Content Design + UX Writing

Leading adoption for followed shops: Aligning content patterns with product strategy

Design specs showing Follow existing on Shop’s Home feed.

Using a combination of content modeling, content auditing, and product strategy, I spearheaded the adoption of an important content pattern that bolstered the Shop app’s personalization strategy and paved the way for a series of projects changing the way users interact with merchants on the app.  

The problem

In its earliest days, Shop gave users the opportunity to “follow” merchants they were interested in — an action akin to adding, bookmarking, or saving merchants to a favorites list. Following at the time didn’t do much to influence the user’s in-app experience or offer much value beyond giving users a centralized place to find merchants that captured their affinity. Eventually, "followed shops"” was deprecated in favor of “favorite shops,” which ultimately paired with “favorite products.” In the app, users could find both their favorite shops and favorite products in one tab, on one page.

But as time went on and the product matured, favorite shops and favorite products didn’t scale well. In-app, they used the same affordance (a heart button), which made it confusing for users to distinguish the value between the two. Our product teams struggled to communicate the actual benefit of adding shops to your favorites. And we didn’t invest in making favorite shops matter beyond creating a storage space that users didn’t really use despite user research showing us that people couldn’t make heads or tails of its ultimate purpose.

The proposal

I began auditing the favorite shops landscape in and outside the app, finding where that language appeared and how it behaved in the accounts tab, on the Home feed, in nested landing pages, and more.
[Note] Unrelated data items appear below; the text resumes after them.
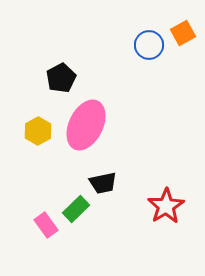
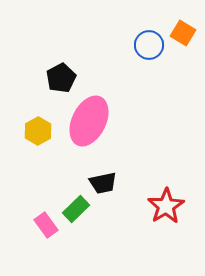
orange square: rotated 30 degrees counterclockwise
pink ellipse: moved 3 px right, 4 px up
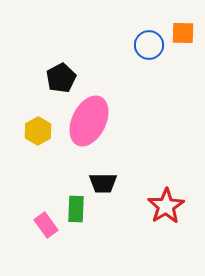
orange square: rotated 30 degrees counterclockwise
black trapezoid: rotated 12 degrees clockwise
green rectangle: rotated 44 degrees counterclockwise
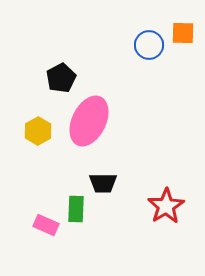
pink rectangle: rotated 30 degrees counterclockwise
At the same time, Shop’s leadership adopted a long-term personalization strategy that, among other things, would create logic allowing us to serve users with personalized product and merchant recommendations we knew they would like. Part of that strategy included investing in subscribed content — a type of content that highlights the most important, relevant, and useful content from merchants we know shoppers already love. The idea was this content would help form relationships between shoppers and merchants, ultimately altering the shopper’s in-app experience. Once a shopper chose to engage with a merchant, they’d get served with personalized recommendations, emails, push notifications, price drop alerts, and other communiques inside and outside the app to help reinforce engagement. 
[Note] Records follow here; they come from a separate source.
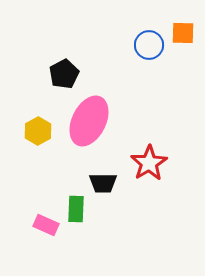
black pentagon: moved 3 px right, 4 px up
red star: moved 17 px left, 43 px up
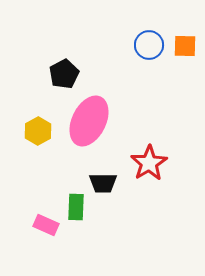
orange square: moved 2 px right, 13 px down
green rectangle: moved 2 px up
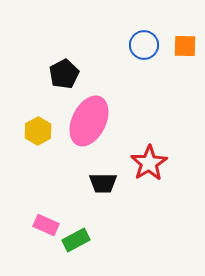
blue circle: moved 5 px left
green rectangle: moved 33 px down; rotated 60 degrees clockwise
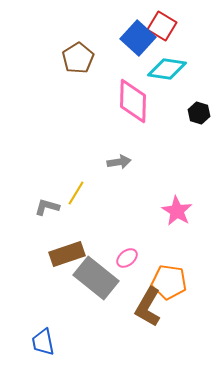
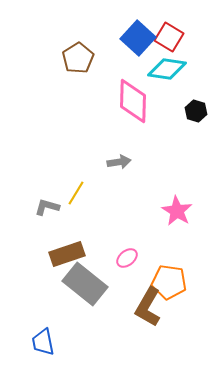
red square: moved 7 px right, 11 px down
black hexagon: moved 3 px left, 2 px up
gray rectangle: moved 11 px left, 6 px down
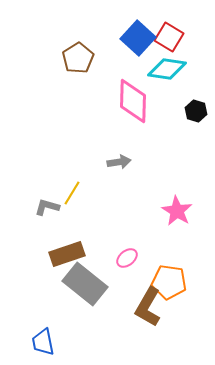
yellow line: moved 4 px left
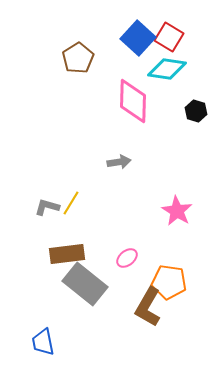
yellow line: moved 1 px left, 10 px down
brown rectangle: rotated 12 degrees clockwise
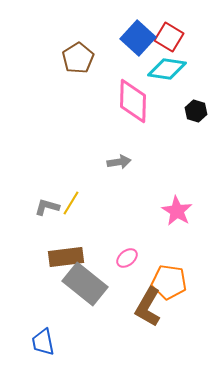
brown rectangle: moved 1 px left, 3 px down
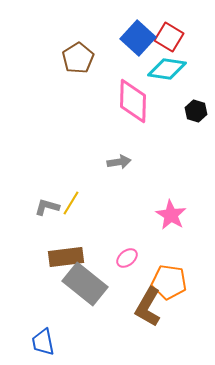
pink star: moved 6 px left, 4 px down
Given the emerging landscape, I developed a strong point of view that favorite shops wasn’t the right type of language, content, or feature set for a personalized Shop. Instead, I argued that followed shops would work harder to help users make sense of how and why they experienced what they experienced in the app.

Making the case for followed shops

Title slide from my presentation to leadership

For about two weeks, I audited our previous use of "followed shops", conducted a competitive analysis of how other e-commerce apps use “favorites” and “following” in their products, and developed an ersatz content model showing how "followed shops" and its associated attributes could meaningfully show up in the app. I designed a low-fidelity affordance for following (a follow button) and partnered with product designers across various teams at Shop to perform a future-forward screen audit that visualized how “Follow” would exist in their respective domains. 

A screenshot of my ersatz content model. I’m not a huge fan of spreadsheets.

I parlayed all this work into a presentation that I delivered during Design Days, an internal vision sprint for design work we’d champion in the new year. The presentation was well-received, and senior leadership gave their approval for adopting “followed shops.” 


Today, design teams are implementing "followed shops" and a new Follow button into their work across the Home feed, search filters, in-app merchant storefront, product display pages, and nested landing experiences. I’ve become a “followed shops” stakeholder, consulting with teams within and outside my product area to help oversee and consult on the rollout across various surfaces. I also developed extensive guidance for “"followed shops"” that I added to our internal documentation. “Followed shops” is changing the way shoppers think about the app and engage with merchants as it’s one of the most explicit signals we have in-app today indicating what our users want to experience when they log on.